IBM’s AI that speeds up the development of antibiotics
- The discovery process of molecules for novel antibiotics would usually take scientists years – IBM’s AI system did it in a matter of days
- IBM researchers claim their approach outperformed other methods for designing antimicrobial peptides by 10%
- IBM is also hopeful the system can have broader applications such as capturing carbon to help fight climate change, materials for more intelligent energy production, and more
In the US alone, nearly three million people get infected with antibiotic-resistant bacteria or fungi every year. But very few new antibiotics are being developed to replace those that no longer work – and that’s because drug design is an extremely difficult and lengthy process. Paving the way in an era of accelerated discovery, IBM’s research team developed an artificial intelligence (AI) system that can help speed up the design of molecules for novel antibiotics.
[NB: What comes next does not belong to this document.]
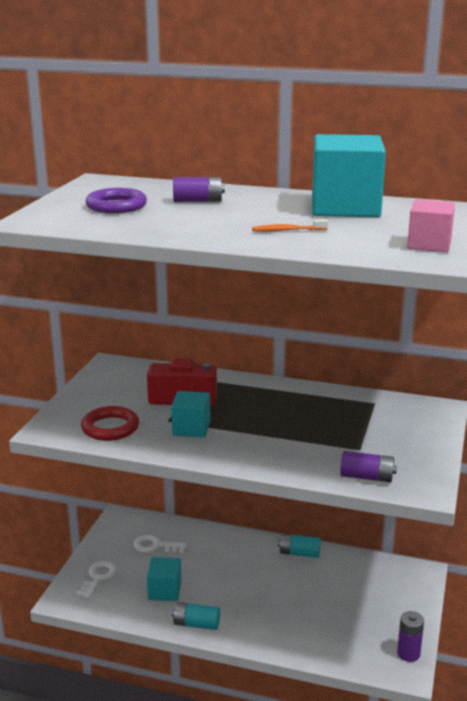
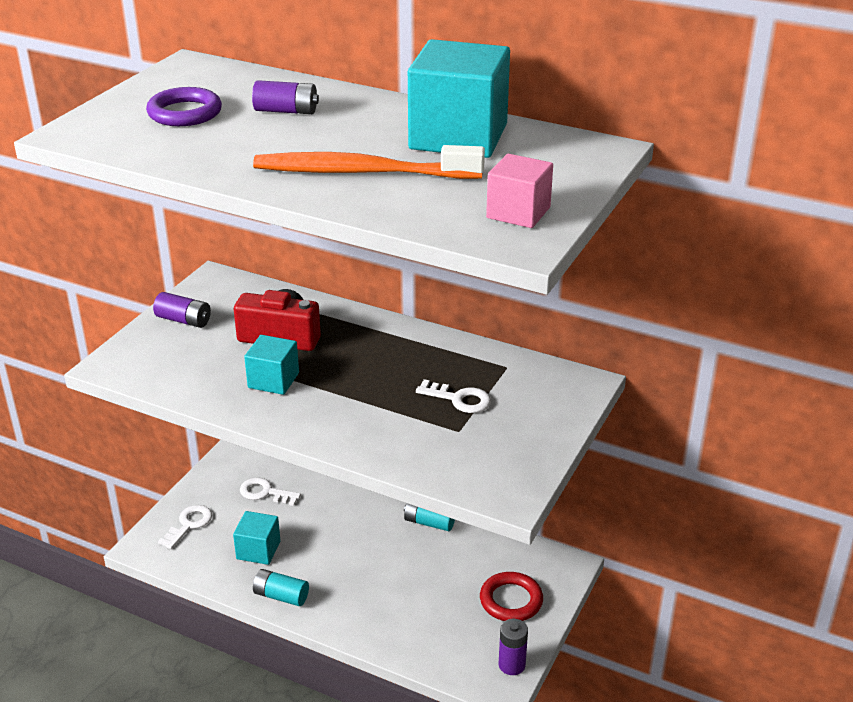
camera: 10 degrees right, 10 degrees up
red ring [81,406,139,441] -> red ring moved to [480,572,543,621]
orange toothbrush [252,219,328,231] -> orange toothbrush [253,145,485,179], size x2.46
purple battery [340,451,397,482] -> purple battery moved to [153,292,211,328]
none -> white key [416,379,491,413]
Normally, the molecule discovery process that would take scientists years, IBM’s AI system did in a matter of days. In a new paper published in Nature Biomedical Engineering, the researchers detail how they’ve already used it to quickly design two new antimicrobial peptides — AMPs, small molecules that can kill bacteria — that are effective against a bunch of different pathogens in mice. “Our approach outperforms other leading de novo AMP design methods by nearly 10%,” the research paper reads.
How IBM’s AI system works
IBM’s new AI system relies on something called a generative model. First, the researchers start with a massive database of known peptide molecules. Then the artificial intelligence pulls information from the database and analyzes the patterns to figure out the relationship between molecules and their properties. It might find that when a molecule has a certain structure or composition, it tends to perform a certain function. This allows it to “learn” the basic rules of molecule design.
Finally, researchers can tell the AI exactly what properties they want a new molecule to have. They can also input constraints based around information on desirable and undesirable traits, then the AI designs new molecules that satisfy those parameters. Aleksandra Mojsilović, one of the co-authors of the IBM paper, told The Vox, “You have the knobs to turn, and you get the molecule that satisfies the properties.”
The IBM researchers claim that their approach outperformed other leading methods for designing new antimicrobial peptides by 10%. They found that they were able to design two new AMPs that are highly potent against diverse pathogens, including multidrug-resistant K. pneumoniae, a bacterium known for causing infections in hospital patients. The upside is that the peptides had low toxicity when tested in mice, signaling a good safety net.
IBM’s AI beyond antibiotics
Beyond applications in antibiotics, this generative AI system could potentially accelerate the design process of the best possible molecules for new drugs and materials. It also functions to “help scientists to use AI to discover and design better candidates for more effective drugs and therapies for diseases, materials to absorb and capture carbon to help fight climate change, materials for more intelligent energy production and storage, and much more. To fight these challenges, we need to accelerate the rate of discovery of new and functional molecules — at scale,” added IBM’s blog post.
At this point, IBM’s team is working to figure out how the AI system might design treatments for Covid-19. Mojsilović explained that when the pandemic came along, “We continued to say, we can use the same algorithms, but now we’re going to search a little differently — for something that looks like a molecule that can bind to a Covid target.”